**Work to do**
Please count the lines in the entries below that contain the string "schema" and reply with that number alone.

**Records to process**
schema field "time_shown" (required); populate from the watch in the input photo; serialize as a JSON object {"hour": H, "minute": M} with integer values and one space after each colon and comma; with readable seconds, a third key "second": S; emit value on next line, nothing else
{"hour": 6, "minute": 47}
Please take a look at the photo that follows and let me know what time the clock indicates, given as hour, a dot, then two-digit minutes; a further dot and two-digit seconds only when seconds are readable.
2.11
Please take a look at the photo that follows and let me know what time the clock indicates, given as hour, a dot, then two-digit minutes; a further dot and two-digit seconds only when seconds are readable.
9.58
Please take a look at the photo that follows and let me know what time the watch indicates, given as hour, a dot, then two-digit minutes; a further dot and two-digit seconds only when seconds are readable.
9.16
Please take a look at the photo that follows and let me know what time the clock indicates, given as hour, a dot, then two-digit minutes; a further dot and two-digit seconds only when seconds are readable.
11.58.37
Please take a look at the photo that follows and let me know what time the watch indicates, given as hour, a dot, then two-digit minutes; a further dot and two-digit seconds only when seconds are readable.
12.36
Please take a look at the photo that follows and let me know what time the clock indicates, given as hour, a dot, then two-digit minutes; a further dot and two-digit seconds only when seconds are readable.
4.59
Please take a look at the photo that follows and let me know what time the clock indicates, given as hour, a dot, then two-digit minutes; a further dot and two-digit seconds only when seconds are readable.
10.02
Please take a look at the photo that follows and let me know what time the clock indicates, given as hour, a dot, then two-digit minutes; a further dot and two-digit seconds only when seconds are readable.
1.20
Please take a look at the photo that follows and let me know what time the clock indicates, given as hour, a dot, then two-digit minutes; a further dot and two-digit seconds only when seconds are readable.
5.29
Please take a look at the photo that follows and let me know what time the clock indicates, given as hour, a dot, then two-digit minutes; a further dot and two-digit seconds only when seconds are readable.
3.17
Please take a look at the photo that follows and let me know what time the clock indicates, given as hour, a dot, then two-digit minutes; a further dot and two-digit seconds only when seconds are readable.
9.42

**Full solution**
1